Radio host and TV showrunner

Andrea Olcese, born in Alessandria in 1963, is an Italian radio and television showrunner.

==Early life==
Andrea Olcese was born in 1963. His father was Cav. Dr. Achille Olcese, a medical practitioner that practiced in military hospitals.

==Career==
Starting his career as a freelance journalist, writing for publications including the European Rolling Stone Magazine. Olcese wrote the book Internationalists: Introducing the Style Council, published on Riot Stories in 1985. In the late 1980s Olcese was the producer of the radio show “Rock Café” on SPER, syndicated through Italy with a daily audience of about 2.5 million listeners. In the summer of 1987, he started contributing to the TV series Hit Parade on RAIUNO named Hit Parade, which he also continued in the next season, as Discoring. In the early 1990s, he created the Top 40 music show Europop, which popularized several European born pop acts in a market previously saturated in English and American music.

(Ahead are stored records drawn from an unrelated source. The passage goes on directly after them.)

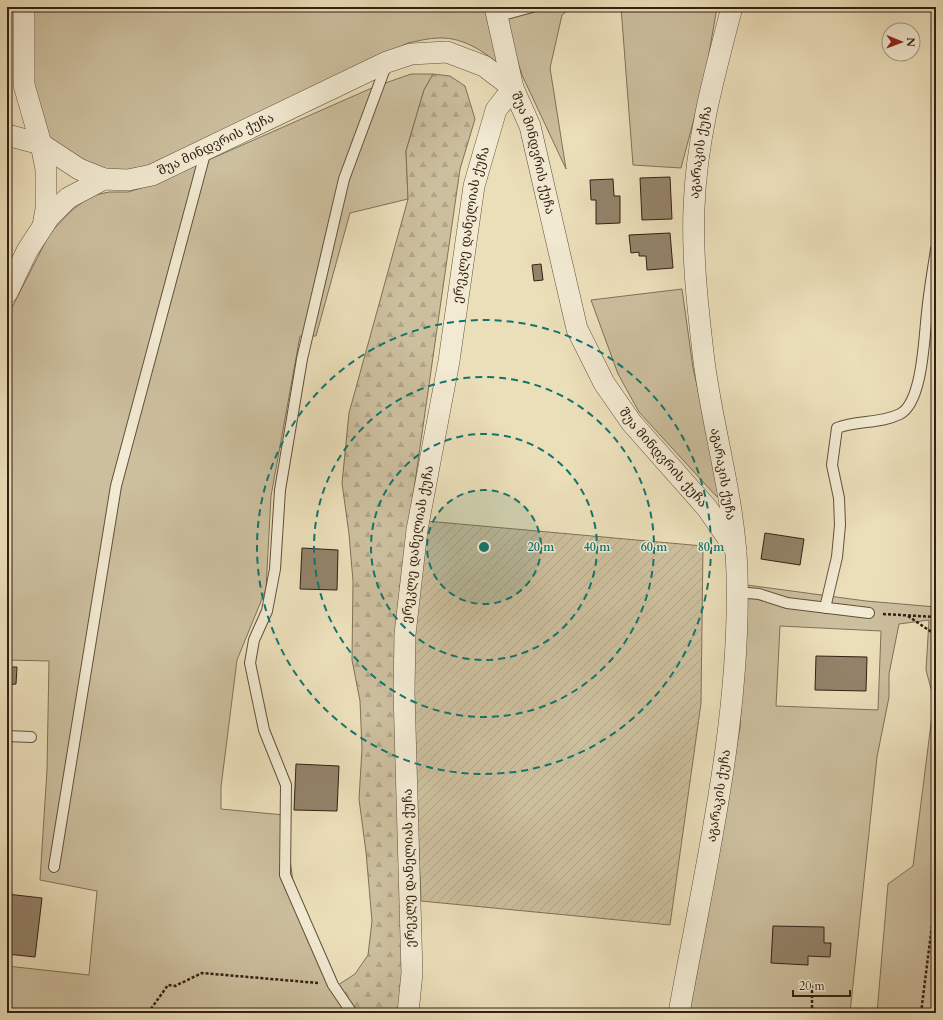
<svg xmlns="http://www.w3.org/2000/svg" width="943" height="1020" font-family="Cardo,'Noto Serif Georgian',serif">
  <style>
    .grass { fill: #ccbf9e; stroke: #807058; fill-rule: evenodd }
    .forest { fill: url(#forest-firs); stroke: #807058 }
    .garden { fill: url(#garden-furrows); stroke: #807058 }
    .building { fill: #93836a; stroke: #332013 }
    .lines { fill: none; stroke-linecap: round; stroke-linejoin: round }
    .lane-casing { stroke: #61503d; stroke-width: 12 }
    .street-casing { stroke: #61503d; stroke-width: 22 }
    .path { stroke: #332013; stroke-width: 2.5; stroke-dasharray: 3 2; stroke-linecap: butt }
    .lane { stroke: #f2ead2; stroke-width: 10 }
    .street { stroke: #f2ead2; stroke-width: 21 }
    .ring { fill: none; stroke: #0f766e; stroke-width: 2; stroke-dasharray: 7 5 }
    .labels { text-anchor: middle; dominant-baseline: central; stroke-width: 3; stroke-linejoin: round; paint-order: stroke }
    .street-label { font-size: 13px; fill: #332013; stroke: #f2ead2 }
    .centre { fill: #0f766e; stroke: #f2ead2; stroke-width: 2 }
    .ring-label { font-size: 12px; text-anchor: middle; font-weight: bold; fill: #0f766e; stroke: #f2ead2; stroke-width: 3; stroke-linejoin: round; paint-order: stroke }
  </style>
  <defs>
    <pattern id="forest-firs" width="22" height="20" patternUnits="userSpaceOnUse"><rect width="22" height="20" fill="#ccbf9e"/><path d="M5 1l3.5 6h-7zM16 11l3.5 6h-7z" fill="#b0a487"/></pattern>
    <pattern id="garden-furrows" width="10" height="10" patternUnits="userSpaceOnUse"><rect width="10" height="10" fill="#ccbf9e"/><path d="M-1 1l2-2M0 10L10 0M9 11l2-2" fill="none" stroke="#b0a487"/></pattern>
  </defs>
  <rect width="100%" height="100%" fill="#ebdfba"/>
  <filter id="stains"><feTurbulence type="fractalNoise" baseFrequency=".005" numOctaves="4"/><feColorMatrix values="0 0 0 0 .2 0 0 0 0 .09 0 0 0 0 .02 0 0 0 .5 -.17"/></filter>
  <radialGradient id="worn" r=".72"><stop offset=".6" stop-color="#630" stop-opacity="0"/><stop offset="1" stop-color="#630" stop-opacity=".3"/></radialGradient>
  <path class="grass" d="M31 7H484L505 69C487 54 465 37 439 38 429 38 418 41 408 43L157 164 116 172 94 165 64 151 44 132 35 112Z
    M500 7H572L562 15 550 68 566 169 522 75Z
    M621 7H717L705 77 681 168 633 165Z
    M411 74H433L424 90 406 151 408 199 350 213 316 336H300L271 496 266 589 237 660 221 787V809L284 815 295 896 338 985 359 1013H7V966L89 975 97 891 40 880 47 770 49 661 7 660V317L50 233 72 210 91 196 109 192H128L154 184 374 87Z
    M682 289 693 368 723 499 716 496 639 412 618 374 591 300Z
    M747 585 866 601 936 607V1013H877L888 884 913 866 934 700 926 670 929 620 899 624 889 674V697L877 757 850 1013H688L740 728ZM780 626 881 631 878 710 776 706Z"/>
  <path class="forest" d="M433 74 450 76 465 86 475 119 460 169 409 524 403 967 399 1013H359L338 985 355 974 368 955 372 921 366 852 359 799 362 749 360 701 352 660 353 581 349 534 342 483 349 413 408 199 406 151 424 90Z"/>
  <path class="garden" d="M426 521 703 546 701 703 670 925 421 901C416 777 403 643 426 521Z"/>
  <path class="building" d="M670 177 672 219 642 220 640 178Z
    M613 179 614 196H620V223L596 224V200H591L590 180Z
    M670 233 673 268 647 270 646 256H639V252L631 253 629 235Z
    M541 264 543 280 534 281 532 265Z
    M765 533 804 539 800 565 761 559Z
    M302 548 338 550 337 590 300 589Z
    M816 656 867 657 866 691 815 690Z
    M7 667H17L16 684 7 685Z
    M296 764 339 766 337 811 294 810Z
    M7 894 42 898 35 957 7 954Z
    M773 926 824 927V943H831L830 957 808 956V965L771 963Z"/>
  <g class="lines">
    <g class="lane-casing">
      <path id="lane" d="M499 16 532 7
        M737 592 759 594 787 603 869 613
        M825 608 837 557 840 525 839 498 832 465 837 428C857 420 880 424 900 414 923 402 924 336 927 313 929 291 933 270 936 249
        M7 736 31 737
        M54 867 116 486 206 150
        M352 1013 333 985 285 875 286 785 264 730 250 663 254 640 267 611 275 569 280 490 302 359 344 179 387 63"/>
    </g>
    <g class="street-casing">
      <g id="street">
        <path d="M24 7V85L41 144 46 169V209L43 226"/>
        <path d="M7 135 41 144 79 169 104 179"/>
        <path id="s1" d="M7 293 27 251 49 217 68 198 104 179 128 180 152 175 387 62 411 54 447 52 484 66 513 88 530 126 577 329 604 383 631 422 707 508 736 550"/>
        <path id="s2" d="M408 1013 412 973 404 692 405 634 417 530 449 361 474 186 496 110 513 88 495 7"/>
        <path id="s3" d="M679 1013C705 868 741 721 737 573 735 501 713 431 704 361 698 310 692 259 694 208 696 140 715 72 732 7"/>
      </g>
    </g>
    <path class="path" d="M883 614 936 617
      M908 616 936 635
      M148 1013 168 985 175 986 202 973 318 983
      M812 1013V984
      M921 1013 936 893"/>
    <use href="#lane" class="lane"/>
    <use href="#street" class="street"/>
  </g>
  <circle cx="484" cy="547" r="57" fill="#0f766e" fill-opacity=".12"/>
  <g class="ring">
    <circle cx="484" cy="547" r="57"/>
    <circle cx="484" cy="547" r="113"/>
    <circle cx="484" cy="547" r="170"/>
    <circle cx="484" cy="547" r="227"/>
  </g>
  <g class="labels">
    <g class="street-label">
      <text stroke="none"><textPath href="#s1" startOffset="274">შუა მინდვრის ქუჩა</textPath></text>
      <text stroke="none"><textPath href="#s3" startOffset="869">აგარაკის ქუჩა</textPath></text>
      <text stroke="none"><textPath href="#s1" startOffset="670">შუა მინდვრის ქუჩა</textPath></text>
      <text stroke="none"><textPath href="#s2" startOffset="794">ერეკლე დანელიას ქუჩა</textPath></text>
      <text stroke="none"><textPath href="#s1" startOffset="1007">შუა მინდვრის ქუჩა</textPath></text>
      <text transform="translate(723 474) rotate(80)">აგარაკის ქუჩა</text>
      <text stroke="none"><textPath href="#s2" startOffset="470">ერეკლე დანელიას ქუჩა</textPath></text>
      <text stroke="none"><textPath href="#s3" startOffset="221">აგარაკის ქუჩა</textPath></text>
      <text transform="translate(409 868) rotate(-91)">ერეკლე დანელიას ქუჩა</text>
    </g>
  </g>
  <circle cx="484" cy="547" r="6" class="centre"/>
  <g class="ring-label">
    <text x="541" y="551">20 m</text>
    <text x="597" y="551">40 m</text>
    <text x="654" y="551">60 m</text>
    <text x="711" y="551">80 m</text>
  </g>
  <rect width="943" height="1020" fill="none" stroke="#ebdfba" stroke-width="24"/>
  <rect x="8" y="8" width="927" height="1004" fill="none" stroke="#332013" stroke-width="2"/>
  <rect x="12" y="12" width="919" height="996" fill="none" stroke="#332013"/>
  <g transform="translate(901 42) rotate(91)"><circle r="19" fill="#f2ead2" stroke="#a69986"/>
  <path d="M0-3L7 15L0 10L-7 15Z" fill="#8f2418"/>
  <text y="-6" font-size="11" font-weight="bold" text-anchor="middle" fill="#332013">N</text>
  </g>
  <path d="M793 990v6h57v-6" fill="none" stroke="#332013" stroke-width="2"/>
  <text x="799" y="990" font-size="12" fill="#332013" stroke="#f2ead2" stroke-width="3" paint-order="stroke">20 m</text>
  <rect width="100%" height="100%" filter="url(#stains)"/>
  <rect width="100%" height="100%" fill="url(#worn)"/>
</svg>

During the 1990s he transitioned to television broadcasting, including the television program Rock Cafè. He also cowrote a book published about the show entitled Don Gelmini Incontra La Musica Italiana a Rock Cafe. In 1994 Olcese cofounded the television production company Einstein Multimedia with Luca Josi, where Olcese serves as CEO. He has also partnered with Brazilian networks to produce programs in Portuguese. During the 1990s Olcese was the showrunner of the shows Passaparola, Sarabanda, Novecento, Quiz Show, Agrodolce, and Love Bugs. He was also behind the 2000s Italian version of Top of the Pops broadcast on Rai 2.

In 2005 Olcese was the producer of the Italian production of Live 8. Over his career his television productions have earned him 5 Telegatto awards.